→ **RECORDS PROVIDED**:

☆ ☆ ☆

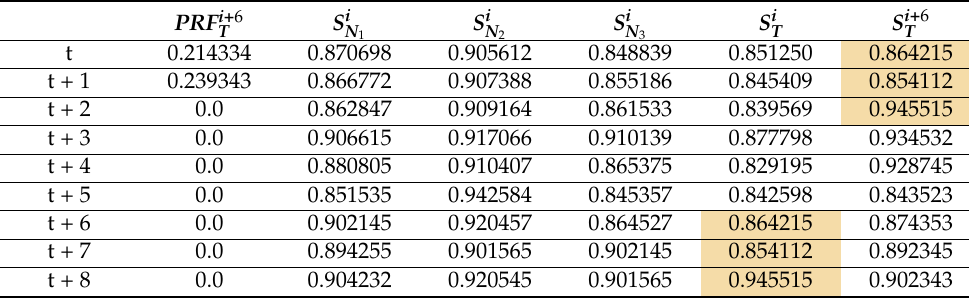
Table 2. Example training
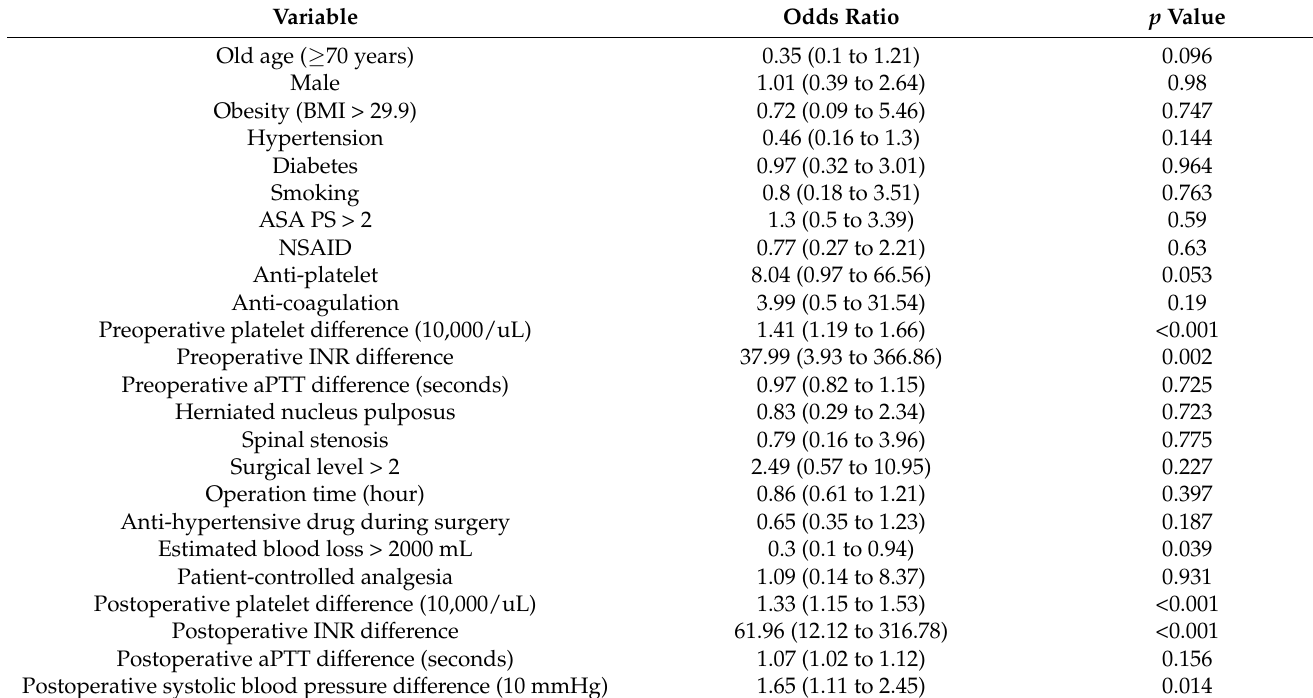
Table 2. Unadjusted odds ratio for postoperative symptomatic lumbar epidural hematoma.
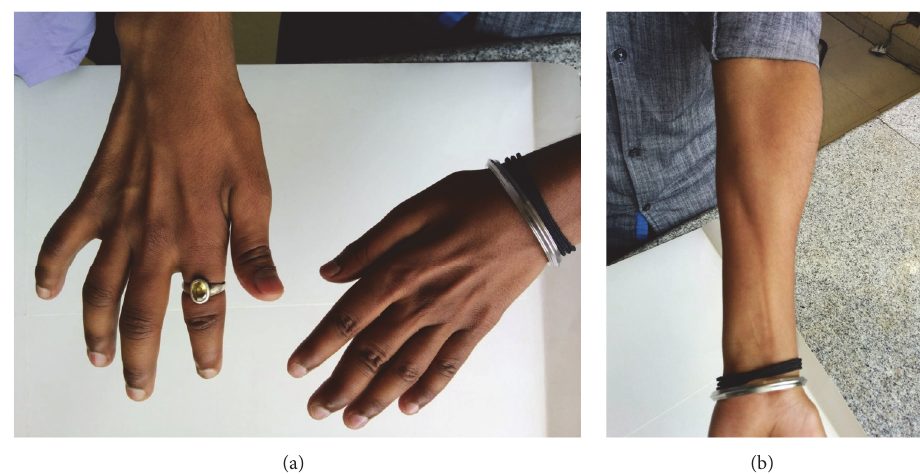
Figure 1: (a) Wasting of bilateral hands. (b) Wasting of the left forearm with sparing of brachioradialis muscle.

☆ ☆ ☆

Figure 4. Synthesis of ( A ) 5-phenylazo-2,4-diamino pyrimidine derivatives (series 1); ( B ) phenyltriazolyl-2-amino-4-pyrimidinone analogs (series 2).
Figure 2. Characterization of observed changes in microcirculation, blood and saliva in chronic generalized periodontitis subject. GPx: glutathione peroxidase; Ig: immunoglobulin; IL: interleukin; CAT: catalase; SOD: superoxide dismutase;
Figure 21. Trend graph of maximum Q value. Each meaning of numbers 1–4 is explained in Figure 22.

☆ ☆ ☆

→ **ASSIGNED TASK**: Please copy the lines above from the line with "Figure 2. Characterization" up to and including the line with "Figure 21. Trend", exactly as written and with nothing else.

→ **EXPECTED ANSWER**:
Figure 2. Characterization of observed changes in microcirculation, blood and saliva in chronic generalized periodontitis subject. GPx: glutathione peroxidase; Ig: immunoglobulin; IL: interleukin; CAT: catalase; SOD: superoxide dismutase;
Figure 21. Trend graph of maximum Q value. Each meaning of numbers 1–4 is explained in Figure 22.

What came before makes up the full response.